Transcribed page contents
------------

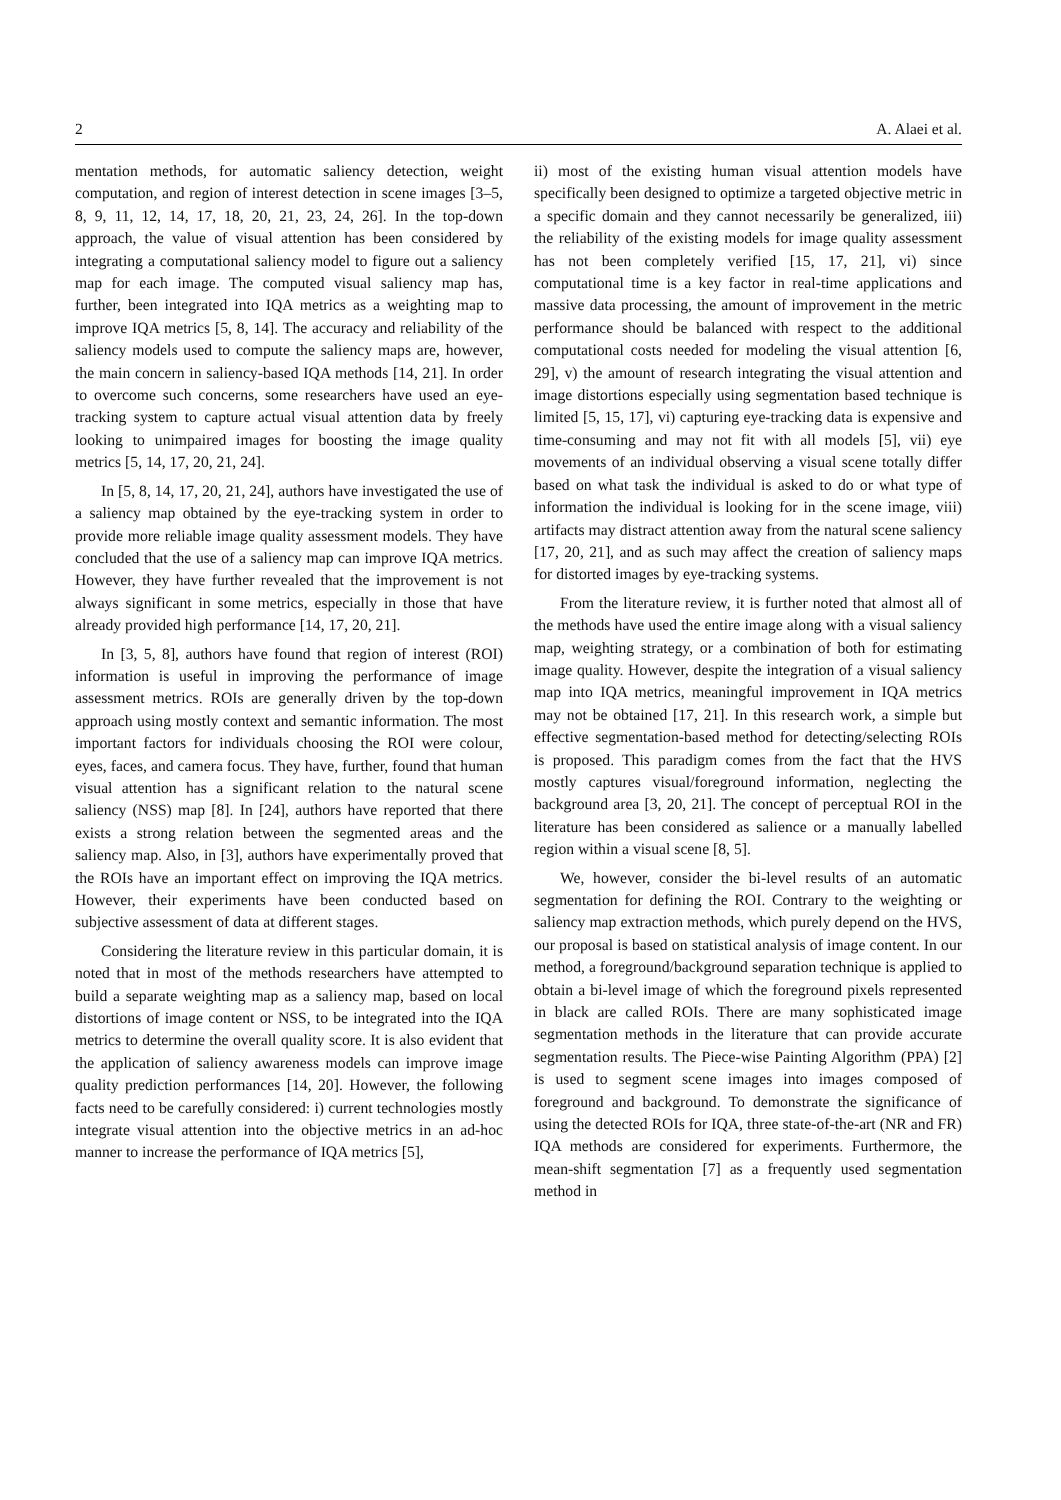2 A. Alaei et al.
mentation methods, for automatic saliency detection, weight computation, and region of interest detection in scene images [3–5, 8, 9, 11, 12, 14, 17, 18, 20, 21, 23, 24, 26]. In the top-down approach, the value of visual attention has been considered by integrating a computational saliency model to figure out a saliency map for each image. The computed visual saliency map has, further, been integrated into IQA metrics as a weighting map to improve IQA metrics [5, 8, 14]. The accuracy and reliability of the saliency models used to compute the saliency maps are, however, the main concern in saliency-based IQA methods [14, 21]. In order to overcome such concerns, some researchers have used an eye-tracking system to capture actual visual attention data by freely looking to unimpaired images for boosting the image quality metrics [5, 14, 17, 20, 21, 24].
In [5, 8, 14, 17, 20, 21, 24], authors have investigated the use of a saliency map obtained by the eye-tracking system in order to provide more reliable image quality assessment models. They have concluded that the use of a saliency map can improve IQA metrics. However, they have further revealed that the improvement is not always significant in some metrics, especially in those that have already provided high performance [14, 17, 20, 21].
In [3, 5, 8], authors have found that region of interest (ROI) information is useful in improving the performance of image assessment metrics. ROIs are generally driven by the top-down approach using mostly context and semantic information. The most important factors for individuals choosing the ROI were colour, eyes, faces, and camera focus. They have, further, found that human visual attention has a significant relation to the natural scene saliency (NSS) map [8]. In [24], authors have reported that there exists a strong relation between the segmented areas and the saliency map. Also, in [3], authors have experimentally proved that the ROIs have an important effect on improving the IQA metrics. However, their experiments have been conducted based on subjective assessment of data at different stages.
Considering the literature review in this particular domain, it is noted that in most of the methods researchers have attempted to build a separate weighting map as a saliency map, based on local distortions of image content or NSS, to be integrated into the IQA metrics to determine the overall quality score. It is also evident that the application of saliency awareness models can improve image quality prediction performances [14, 20]. However, the following facts need to be carefully considered: i) current technologies mostly integrate visual attention into the objective metrics in an ad-hoc manner to increase the performance of IQA metrics [5],
ii) most of the existing human visual attention models have specifically been designed to optimize a targeted objective metric in a specific domain and they cannot necessarily be generalized, iii) the reliability of the existing models for image quality assessment has not been completely verified [15, 17, 21], vi) since computational time is a key factor in real-time applications and massive data processing, the amount of improvement in the metric performance should be balanced with respect to the additional computational costs needed for modeling the visual attention [6, 29], v) the amount of research integrating the visual attention and image distortions especially using segmentation based technique is limited [5, 15, 17], vi) capturing eye-tracking data is expensive and time-consuming and may not fit with all models [5], vii) eye movements of an individual observing a visual scene totally differ based on what task the individual is asked to do or what type of information the individual is looking for in the scene image, viii) artifacts may distract attention away from the natural scene saliency [17, 20, 21], and as such may affect the creation of saliency maps for distorted images by eye-tracking systems.
From the literature review, it is further noted that almost all of the methods have used the entire image along with a visual saliency map, weighting strategy, or a combination of both for estimating image quality. However, despite the integration of a visual saliency map into IQA metrics, meaningful improvement in IQA metrics may not be obtained [17, 21]. In this research work, a simple but effective segmentation-based method for detecting/selecting ROIs is proposed. This paradigm comes from the fact that the HVS mostly captures visual/foreground information, neglecting the background area [3, 20, 21]. The concept of perceptual ROI in the literature has been considered as salience or a manually labelled region within a visual scene [8, 5].
We, however, consider the bi-level results of an automatic segmentation for defining the ROI. Contrary to the weighting or saliency map extraction methods, which purely depend on the HVS, our proposal is based on statistical analysis of image content. In our method, a foreground/background separation technique is applied to obtain a bi-level image of which the foreground pixels represented in black are called ROIs. There are many sophisticated image segmentation methods in the literature that can provide accurate segmentation results. The Piece-wise Painting Algorithm (PPA) [2] is used to segment scene images into images composed of foreground and background. To demonstrate the significance of using the detected ROIs for IQA, three state-of-the-art (NR and FR) IQA methods are considered for experiments. Furthermore, the mean-shift segmentation [7] as a frequently used segmentation method in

------------

Work request
Now transcribe all the entries above exactly, so that no picture is carried over.

Exercise solution
2 A. Alaei et al.
mentation methods, for automatic saliency detection, weight computation, and region of interest detection in scene images [3–5, 8, 9, 11, 12, 14, 17, 18, 20, 21, 23, 24, 26]. In the top-down approach, the value of visual attention has been considered by integrating a computational saliency model to figure out a saliency map for each image. The computed visual saliency map has, further, been integrated into IQA metrics as a weighting map to improve IQA metrics [5, 8, 14]. The accuracy and reliability of the saliency models used to compute the saliency maps are, however, the main concern in saliency-based IQA methods [14, 21]. In order to overcome such concerns, some researchers have used an eye-tracking system to capture actual visual attention data by freely looking to unimpaired images for boosting the image quality metrics [5, 14, 17, 20, 21, 24].
In [5, 8, 14, 17, 20, 21, 24], authors have investigated the use of a saliency map obtained by the eye-tracking system in order to provide more reliable image quality assessment models. They have concluded that the use of a saliency map can improve IQA metrics. However, they have further revealed that the improvement is not always significant in some metrics, especially in those that have already provided high performance [14, 17, 20, 21].
In [3, 5, 8], authors have found that region of interest (ROI) information is useful in improving the performance of image assessment metrics. ROIs are generally driven by the top-down approach using mostly context and semantic information. The most important factors for individuals choosing the ROI were colour, eyes, faces, and camera focus. They have, further, found that human visual attention has a significant relation to the natural scene saliency (NSS) map [8]. In [24], authors have reported that there exists a strong relation between the segmented areas and the saliency map. Also, in [3], authors have experimentally proved that the ROIs have an important effect on improving the IQA metrics. However, their experiments have been conducted based on subjective assessment of data at different stages.
Considering the literature review in this particular domain, it is noted that in most of the methods researchers have attempted to build a separate weighting map as a saliency map, based on local distortions of image content or NSS, to be integrated into the IQA metrics to determine the overall quality score. It is also evident that the application of saliency awareness models can improve image quality prediction performances [14, 20]. However, the following facts need to be carefully considered: i) current technologies mostly integrate visual attention into the objective metrics in an ad-hoc manner to increase the performance of IQA metrics [5],
ii) most of the existing human visual attention models have specifically been designed to optimize a targeted objective metric in a specific domain and they cannot necessarily be generalized, iii) the reliability of the existing models for image quality assessment has not been completely verified [15, 17, 21], vi) since computational time is a key factor in real-time applications and massive data processing, the amount of improvement in the metric performance should be balanced with respect to the additional computational costs needed for modeling the visual attention [6, 29], v) the amount of research integrating the visual attention and image distortions especially using segmentation based technique is limited [5, 15, 17], vi) capturing eye-tracking data is expensive and time-consuming and may not fit with all models [5], vii) eye movements of an individual observing a visual scene totally differ based on what task the individual is asked to do or what type of information the individual is looking for in the scene image, viii) artifacts may distract attention away from the natural scene saliency [17, 20, 21], and as such may affect the creation of saliency maps for distorted images by eye-tracking systems.
From the literature review, it is further noted that almost all of the methods have used the entire image along with a visual saliency map, weighting strategy, or a combination of both for estimating image quality. However, despite the integration of a visual saliency map into IQA metrics, meaningful improvement in IQA metrics may not be obtained [17, 21]. In this research work, a simple but effective segmentation-based method for detecting/selecting ROIs is proposed. This paradigm comes from the fact that the HVS mostly captures visual/foreground information, neglecting the background area [3, 20, 21]. The concept of perceptual ROI in the literature has been considered as salience or a manually labelled region within a visual scene [8, 5].
We, however, consider the bi-level results of an automatic segmentation for defining the ROI. Contrary to the weighting or saliency map extraction methods, which purely depend on the HVS, our proposal is based on statistical analysis of image content. In our method, a foreground/background separation technique is applied to obtain a bi-level image of which the foreground pixels represented in black are called ROIs. There are many sophisticated image segmentation methods in the literature that can provide accurate segmentation results. The Piece-wise Painting Algorithm (PPA) [2] is used to segment scene images into images composed of foreground and background. To demonstrate the significance of using the detected ROIs for IQA, three state-of-the-art (NR and FR) IQA methods are considered for experiments. Furthermore, the mean-shift segmentation [7] as a frequently used segmentation method in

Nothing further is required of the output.